I imagine someone drowning would have a hard time focusing on any good, given the urgency of the situation. Plus, you wouldn't likely expect a drowning person to focus on anything - except, perhaps, surviving.  

And, yet, when a person is metaphorically drowning, they are treated quite differently. In my experience, there has been more skepticism than compassion. People say I am negative, and yet their negative assumptions allow them to feel Ok about judging me and not helping me.

I can be logical about this all, and understanding. And often I am. At the same time, I watch not only what does - or doesn't - happen to me, I watch how others in the world are affected. 

I know I am not the only one facing issues like these. And, the fact is, I don't think it should be ok for us to think, "This is just how things are. This is just how the world is," and just leave it at that.

The problem is that this is coming from someone in need, and therefore all too easily discredited. It becomes about me, my need, my anger, me being disgruntled instead of it being about a bigger picture.

The problem then becomes that do few who have no need like this and no frame of reference for a situation like this, have very little reason to speak up. Given a chance to, very few will. Most who know what I am facing won't even say anything to others. It's too uncomfortable. Heaven forbid they speak up for someone they say they care about. If they won't speak up for me, and I can't speak up for mysrlf without causing issues, what the hell am I supposed to do?

I am fairly certain at this point that many people are thinking they wish I would die - or get better - already. They're probably tired of hearing about it.

And, as far as I know, my silence on social media about my situation has most just going on with their lives. Very few ever even shared about me, my situation, my blog, even when I was actively posting. It is partly what kept me going for a while. If I didn't say something, who would?

After a while, though, I felt people just didn't want to hear it. I also got more grief than I needed (not that I needed any) from some of my posts. I also noticed that I was unfollowed and blocked by some who I would not have expected it from. I also wound up blocking someone for the first time because she would contort and distort my posts in such a way that suited what negative things she wanted to believe about me.

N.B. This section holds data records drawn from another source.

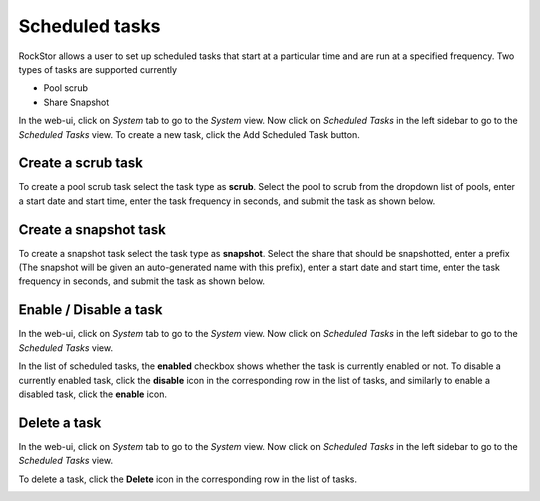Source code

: 
Scheduled tasks
===============

RockStor allows a user to set up scheduled tasks that start at a particular time
and are run at a specified frequency. Two types of tasks are supported currently

* Pool scrub
* Share Snapshot 

In the web-ui, click on *System* tab to go to the *System* view. Now click on
*Scheduled Tasks* in the left sidebar to go to the *Scheduled Tasks* view.
To create a new task, click the Add Scheduled Task button.

Create a scrub task
-------------------

To create a pool scrub task select the task type as **scrub**. Select the pool
to scrub from the dropdown list of pools, enter a start date and start time, 
enter the task frequency in seconds, and submit the task as shown below.

.. image:: scrub_task.gif
   :scale: 75 %
   :align: center

Create a snapshot task
----------------------

To create a snapshot task select the task type as **snapshot**. Select the share
that should be snapshotted, enter a prefix (The snapshot will be given an
auto-generated name with this prefix), enter a start date and start time, enter
the task frequency in seconds, and submit the task as shown below.

.. image:: snapshot_task.gif
   :scale: 75 %
   :align: center

Enable / Disable a task
-----------------------

In the web-ui, click on *System* tab to go to the *System* view. Now click on
*Scheduled Tasks* in the left sidebar to go to the *Scheduled Tasks* view.

In the list of scheduled tasks, the **enabled** checkbox shows whether the task
is currently enabled or not. To disable a currently enabled task, click the
**disable** icon in the corresponding row in the list of tasks, and similarly to
enable a disabled task, click the **enable** icon.

.. image:: enable_disable_task.gif
   :scale: 75 %
   :align: center

Delete a task
-------------

In the web-ui, click on *System* tab to go to the *System* view. Now click on
*Scheduled Tasks* in the left sidebar to go to the *Scheduled Tasks* view.

To delete a task, click the **Delete** icon in the corresponding row in the list
of tasks.

.. image:: delete_task.gif
   :scale: 75 %
   :align: center

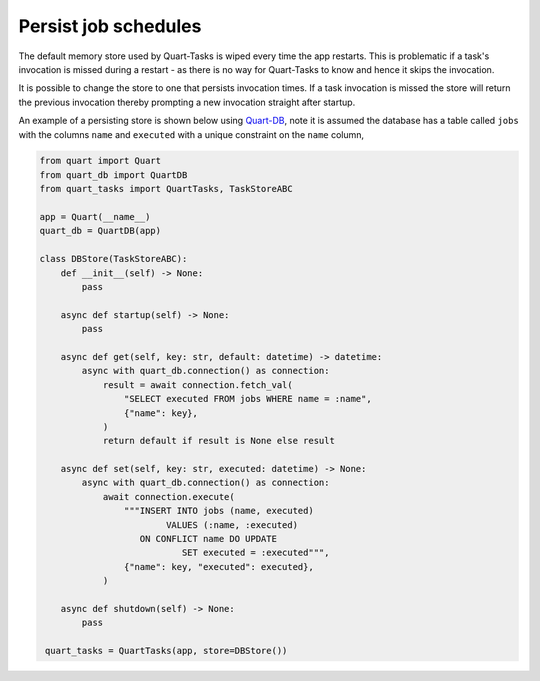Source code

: Persist job schedules
=====================

The default memory store used by Quart-Tasks is wiped every time the
app restarts. This is problematic if a task's invocation is missed
during a restart - as there is no way for Quart-Tasks to know and
hence it skips the invocation.

It is possible to change the store to one that persists invocation
times. If a task invocation is missed the store will return the
previous invocation thereby prompting a new invocation straight after
startup.

An example of a persisting store is shown below using `Quart-DB
<https://github.com/pgjones/quart-db>`_, note it is assumed the
database has a table called ``jobs`` with the columns ``name`` and
``executed`` with a unique constraint on the ``name`` column,

.. code-block:: python

    from quart import Quart
    from quart_db import QuartDB
    from quart_tasks import QuartTasks, TaskStoreABC

    app = Quart(__name__)
    quart_db = QuartDB(app)

    class DBStore(TaskStoreABC):
        def __init__(self) -> None:
            pass

        async def startup(self) -> None:
            pass

        async def get(self, key: str, default: datetime) -> datetime:
            async with quart_db.connection() as connection:
                result = await connection.fetch_val(
                    "SELECT executed FROM jobs WHERE name = :name",
                    {"name": key},
                )
                return default if result is None else result

        async def set(self, key: str, executed: datetime) -> None:
            async with quart_db.connection() as connection:
                await connection.execute(
                    """INSERT INTO jobs (name, executed)
                            VALUES (:name, :executed)
                       ON CONFLICT name DO UPDATE
                               SET executed = :executed""",
                    {"name": key, "executed": executed},
                )

        async def shutdown(self) -> None:
            pass

     quart_tasks = QuartTasks(app, store=DBStore())
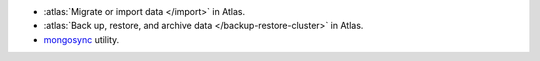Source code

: - :atlas:`Migrate or import data </import>` in Atlas.
- :atlas:`Back up, restore, and archive data </backup-restore-cluster>`
  in Atlas.
- `mongosync
  <https://www.mongodb.com/docs/cluster-to-cluster-sync/current/reference/mongosync>`__
  utility.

Apparently my desire to share things in an open way started to backfire more often than not. And I just could not handle it any more. It is hard enough to deal with the crap I need to reluctantly deal with.

What do you do when you just have no idea what to do? What do you do when you've asked/begged for help and haven't gotten all you need? What do you do when you don't have the means to survive in the world within its current structure? What do you do when you've been open and forthcoming, only to have others use what you say against you? What do you do when it feels like so few actually give a damn about you, or others  outside of their sphere of experience?

I am not asking you for answers. But I would not mind if you became an answer for someone in need. Things may not be easy for you, but there are too many who have it way worse. I guarantee you you can help in some way, if only you let yourself. Even in my predicament, I have helped others. I have done more of it now than I ever did before when I had more.

It is my hope and wish that people bevome more aware and willing to help others without having their own crisis, first. Maybe there would be less in need in the world if we could see past what we  think we know. Maybe there could come a time that situations like mine would not exist because there will be people and mechanisms in place to prevent it.

I realize I may be dreaming a large dream. But that's Ok. No one should have to face life threatening crap alone, struggling for money while they struggle for their life. No one should be without food or shelter or proper clothing. 

If only we could find whatever it is in us that says these things are ok "for other people," and have it switch to not ok/not acceptable. I realize the problems seem huge. How can one person make a difference?

By making a difference for one person.

So even if you don't want to help me, there are likely many other opportunities to help others...please consider taking one.